To Godbrothers and Godsisters of the First Generation
Posted August 1, 2010
Geez! Here I am -- yes, it's me -- Karuna -- feeling like I just gotta talk to you all about something that keeps buzzing in my bewildered old brain. (Pardon the casual English -- I get told all the time I'm too intellectual). But I've just got to speak up. Are you jivin' me about this 'children's karma'? Because if you're serious, I'm dumbfounded. I always thought that parents, educators and yeah, even government, were supposed to protect, guide and nurture the little folks. Beating, raping, embarrassing, demeaning, torturing them was bad -- really bad. That's why being a mommy seemed quite a big challenge. You had to get it right or you were the screwup.
But you all seem to have decided it goes the other way round -- it's on them, not us. Say what?! it's their karma, not ours?

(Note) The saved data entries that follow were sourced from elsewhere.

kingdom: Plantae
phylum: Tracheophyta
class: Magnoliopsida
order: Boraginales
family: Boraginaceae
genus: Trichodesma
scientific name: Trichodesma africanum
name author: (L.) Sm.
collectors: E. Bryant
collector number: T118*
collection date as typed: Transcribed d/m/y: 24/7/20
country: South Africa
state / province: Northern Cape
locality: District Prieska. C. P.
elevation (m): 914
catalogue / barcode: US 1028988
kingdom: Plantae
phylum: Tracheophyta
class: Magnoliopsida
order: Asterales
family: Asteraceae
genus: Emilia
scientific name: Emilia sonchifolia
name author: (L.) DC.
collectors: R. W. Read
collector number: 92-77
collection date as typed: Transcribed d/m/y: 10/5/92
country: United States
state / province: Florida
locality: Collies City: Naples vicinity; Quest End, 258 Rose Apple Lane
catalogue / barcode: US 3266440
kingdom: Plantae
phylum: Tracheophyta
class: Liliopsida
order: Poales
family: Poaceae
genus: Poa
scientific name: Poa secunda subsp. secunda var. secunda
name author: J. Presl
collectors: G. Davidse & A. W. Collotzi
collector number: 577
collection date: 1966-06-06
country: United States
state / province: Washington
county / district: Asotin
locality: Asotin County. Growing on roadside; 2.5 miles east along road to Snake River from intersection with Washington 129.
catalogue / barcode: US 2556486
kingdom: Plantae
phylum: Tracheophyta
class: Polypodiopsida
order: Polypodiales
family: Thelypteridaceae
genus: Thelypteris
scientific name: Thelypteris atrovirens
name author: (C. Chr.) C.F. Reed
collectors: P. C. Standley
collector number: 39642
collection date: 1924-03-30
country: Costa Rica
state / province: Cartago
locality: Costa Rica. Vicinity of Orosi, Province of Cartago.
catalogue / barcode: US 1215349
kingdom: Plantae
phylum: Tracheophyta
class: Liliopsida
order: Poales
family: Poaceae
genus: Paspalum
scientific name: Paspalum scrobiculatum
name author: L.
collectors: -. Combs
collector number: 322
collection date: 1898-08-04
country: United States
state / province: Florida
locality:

Are you telling me that all that falling down the wall, wanting to tear my face off, was just bull? And I could've just put all on Dasa, shrugged my shoulders and said, "Well, it was just your karma."? I'm amazed! Such an easy out, and it never occurred to me!
Well, somehow it still doesn't. I guess it's because I saw all the signs, looking back. They'd always been there. As the old saying goes, 'something was rotten in Denmark'. I just couldn't or wouldn't let myself see it. No -- I saw it, I just turned my back on it. Because what was I going to do -- send him to Karmi school? New Vrindaban was the last thing I had. I'd already pulled him out of two other lost-cause ashrams. And Sri Galim was such a considerate young bramachari... Never mind Dasa's endless pleas. It was just 'his creative mind', his love of 'story-telling', the twang of 'separation'. I had to keep strong, keep the faith -- ad infinitum. Schmoozed by a predator -- that was me.
Karma... my karma. What can you say about a mommy who doubts her little boy and believes the predator who's assaulting him and all his little pals? Nothing good! But wait! It doesn't end there. I see in memory, every day, witnesses throughout the movement -- whole gangs of grown-ups turning their heads and closing their eyes. I see the Governing Board Commission taking no steps to assure the proper treatment of ISKCON's Second Generation. I see parents, now saying, 'well, I never sent my children'. What does that mean? Weren't they all our children? They were the future of Sri Caitanya's Sankirtan movement -- weren't they? You know that saying; "The future is in our hands"? All I see in our hands is karma. When we say it's theirs, we're like Pontius Pilate turning from the raging crowd and washing his hands in the convenient bowl behind him.
But it just won't do! It didn't work for him and it won't work for us! Wake up, brothers and sisters! it's our karma. Nobody's going anywhere till we figure that out and own it! And what do we say to Prabhupada -- you know, the one who so kindly took our karma?! How do we square this 'children's karma' thing with him? I'm no authority, but something tells me he's not too pleased. Just a thought to ponder on.
So that's all for today, then. I know, my 'creds' as teacher look a bit dismal. But, think on it -- I have a weird kind of advantage. I was brutally forced out of my cozy denial in one terrible moment when my boy's psyche finally splintered into a trillion pieces all over our linoleum floor one afternoon nine years before he died. I woke up because I got a bucket of ice water tossed in my face. I had to look inward -- it happened too fast for me to put up a shield. In that awful moment, I knew it was on me. And I knew it was on all of us, the First Generation. So I can tell you, unequivocally, that we're the ones holding the bag, not Krsna's children.
I don't want you ever to go through what I've been through to learn whose shoulders the old Gurukula system falls on. Please trust me on this. You have to get it in this life, or you'll have to get it later. There's just no escaping karma. And I don't want you to have to know what it was like for the children of Gurukula -- or what it's like to be the mommy of a child who could only find relief at the end of a rope or the barrel of a gun.
Thank you for listening to me. Please believe me. It's all I can give -- it's all the Second Generation can give you. It's a gift, not a reproach. Accepting karma can be a hard row to hoe, but the moment you take the first step, the burden feels lighter. It's the beginning of knowledge, the beginning of wisdom.